Если бы не увидел своими глазами, никогда бы не поверил, что ивы такие пышные. Ветви ив, которые растут у каждого дома и по берегам реки, постоянно срубают на шесты для фасоли, и деревья всегда какие-то куцые, а этим никто не мешает, вот и разрослись на излучине Камбилеевки, перекинув могучие ветви вплоть до противоположного берега. Да и возраст у них солидный. Говорят, Казбек Кастуев, о котором сложена песня, под этими самыми ивами нашел свою смерть. С тех пор прошло по крайней мере восемьдесят лет.

Али по-кошачьи ловко взобрался на одно из наклонно растущих деревьев и быстро срубил шесть толстых прямых ветвей подлинней и столько же – потоньше.
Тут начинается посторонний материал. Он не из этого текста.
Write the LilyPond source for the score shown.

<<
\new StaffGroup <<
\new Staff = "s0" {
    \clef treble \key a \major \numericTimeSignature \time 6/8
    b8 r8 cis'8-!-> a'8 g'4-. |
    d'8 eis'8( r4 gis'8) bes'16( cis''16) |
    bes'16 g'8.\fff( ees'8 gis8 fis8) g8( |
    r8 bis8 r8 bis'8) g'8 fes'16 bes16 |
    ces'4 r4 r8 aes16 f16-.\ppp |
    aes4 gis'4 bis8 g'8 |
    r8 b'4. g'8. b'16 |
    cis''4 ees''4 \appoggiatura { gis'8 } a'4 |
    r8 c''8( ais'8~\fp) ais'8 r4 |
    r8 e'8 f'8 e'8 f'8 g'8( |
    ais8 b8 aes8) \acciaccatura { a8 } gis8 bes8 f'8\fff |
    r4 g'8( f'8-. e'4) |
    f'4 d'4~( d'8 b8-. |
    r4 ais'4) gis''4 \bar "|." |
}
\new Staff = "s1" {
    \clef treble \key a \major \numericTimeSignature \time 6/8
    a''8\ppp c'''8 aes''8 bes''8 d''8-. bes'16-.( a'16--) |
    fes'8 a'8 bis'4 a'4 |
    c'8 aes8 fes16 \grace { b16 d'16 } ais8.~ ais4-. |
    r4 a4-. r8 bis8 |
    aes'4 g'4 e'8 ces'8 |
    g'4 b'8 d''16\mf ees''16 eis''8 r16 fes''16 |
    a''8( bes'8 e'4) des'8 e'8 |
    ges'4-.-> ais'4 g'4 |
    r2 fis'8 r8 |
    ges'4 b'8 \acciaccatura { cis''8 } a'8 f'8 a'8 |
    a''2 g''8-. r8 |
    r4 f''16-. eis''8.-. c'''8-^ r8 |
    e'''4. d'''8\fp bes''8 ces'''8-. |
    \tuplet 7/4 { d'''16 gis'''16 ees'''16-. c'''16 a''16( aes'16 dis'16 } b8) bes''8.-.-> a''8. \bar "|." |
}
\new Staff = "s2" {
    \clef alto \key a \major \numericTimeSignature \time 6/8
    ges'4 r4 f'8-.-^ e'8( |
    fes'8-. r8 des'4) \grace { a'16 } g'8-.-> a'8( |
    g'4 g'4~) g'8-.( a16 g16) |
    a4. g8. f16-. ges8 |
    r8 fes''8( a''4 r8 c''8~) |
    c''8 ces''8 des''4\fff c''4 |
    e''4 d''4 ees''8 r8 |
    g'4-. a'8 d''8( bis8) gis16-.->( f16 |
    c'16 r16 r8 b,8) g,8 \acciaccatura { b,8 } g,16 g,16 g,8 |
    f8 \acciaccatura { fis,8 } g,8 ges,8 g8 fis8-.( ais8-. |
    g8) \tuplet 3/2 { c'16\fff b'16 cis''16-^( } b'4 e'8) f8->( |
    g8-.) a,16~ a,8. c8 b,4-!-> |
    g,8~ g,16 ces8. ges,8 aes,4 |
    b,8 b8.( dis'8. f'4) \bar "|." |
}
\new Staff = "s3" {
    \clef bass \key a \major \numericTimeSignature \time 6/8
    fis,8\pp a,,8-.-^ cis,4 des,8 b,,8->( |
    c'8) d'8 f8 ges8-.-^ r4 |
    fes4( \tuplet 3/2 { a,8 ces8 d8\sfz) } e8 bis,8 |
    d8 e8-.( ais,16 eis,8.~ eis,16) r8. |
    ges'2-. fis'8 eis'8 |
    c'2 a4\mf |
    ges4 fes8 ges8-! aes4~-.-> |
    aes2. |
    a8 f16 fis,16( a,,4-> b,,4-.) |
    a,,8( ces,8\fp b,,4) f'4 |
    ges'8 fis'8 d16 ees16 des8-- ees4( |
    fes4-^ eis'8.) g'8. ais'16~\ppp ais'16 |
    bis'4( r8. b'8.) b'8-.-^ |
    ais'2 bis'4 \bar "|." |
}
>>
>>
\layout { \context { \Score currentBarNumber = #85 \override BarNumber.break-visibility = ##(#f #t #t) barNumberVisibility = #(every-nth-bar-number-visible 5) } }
– А мелкие веточки с них срубишь ты, – сбросил он мне топор.

Сняли задний борт телеги, сложили в нее жерди, кое-как закрепили, чтобы не выпали по дороге.

У края поля Али остановил коня.

– Здесь будем разгружать?

– Да. С этим я сам справлюсь, а ты иди и позови Джабраила и Ахсарбека.

Вчетвером мы приступили к работе, и к полудню навес был готов. В землю в два ряда вкопали шесть стоек, скрепили их прогонами, а поперек прибили шесты и накидали ветви. Пока мы возились со стойками и шестами, Ахсарбек на берегу реки накосил лопуха и бурьяна. Вилами закидали на ветви целые две телеги скошенной травы – и навес готов. Под палящим солнцем – отличное тенистое укрытие в голой степи.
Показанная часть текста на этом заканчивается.